No one doing this research seriously believes it will stop the genocide. We are far past that illusion. But we do it because, a hundred years from now, someone must be able to tell the story of what happened in Palestine. Not just through personal testimonies—but through science, through medicine, through data. So, the world cannot say it didn’t know.

BM: I believe a day of reckoning with the working class will come much sooner than that. 

For your closing remarks, please feel free to speak to whatever you feel is most urgent—any topic or final thoughts you’d like to share. If it’s not too sensitive, perhaps you could reflect on a recent conversation you’ve had with a physician or someone in Gaza. What are they saying right now? What would they want people outside to hear? I imagine their words would echo much of what you’ve shared today—but if there’s something you’ve been told recently, even an anecdote, that captures the moment, we’d be honored to hear it.
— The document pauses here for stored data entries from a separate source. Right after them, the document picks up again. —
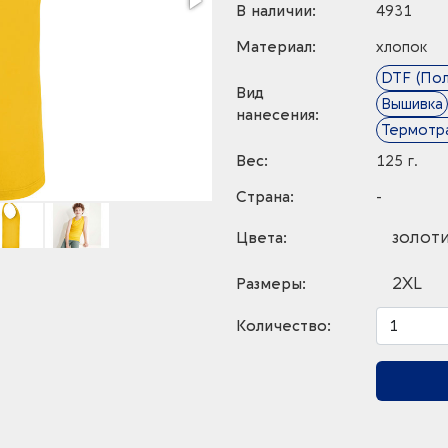
В наличии:
4931
Материал:
хлопок
DTF (По
Вид
Вышивка
нанесения:
Термотр
Вес:
125 г.
Страна:
-
золот
Цвета:
2XL
Размеры:
Количество:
BI: There’s a word—exhaustion—but what we’re witnessing goes far beyond that. Over the past week, I’ve spoken with two or three physicians in Gaza, and we kept coming back to this image the world loves to hold onto: that Palestinians are the most resilient people on Earth. And yes, in many ways they are. They’ve endured more than most of us can even begin to comprehend. But we have to remember, they are also human. They get tired. They feel pain. They break down. There are Palestinians who want to leave, who want it all to stop, who simply want to survive. And when we cling too tightly to the image of the eternally resilient Palestinian, we risk dehumanizing them, turning them into symbols instead of seeing them as people.

One physician shared with me that when the brief ceasefire began in January, people returned to areas previously marked as red zones, places where Israel had declared anyone approaching would be shot. Some had gone there not out of defiance, but because they wanted to die. They had lost everything. Their families were gone, their bodies shattered, and they didn’t see a future worth living for.

This is the reality that’s often left out of the stories we tell. We celebrate the heroic, the martyred, the indestructible Palestinian, but we forget the human one. The one who is deeply, utterly exhausted. Just like any of us would be.

That’s what I want to leave you with: not just resilience, but humanity. Not just survival, but the unbearable weight of being made to survive through the unimaginable.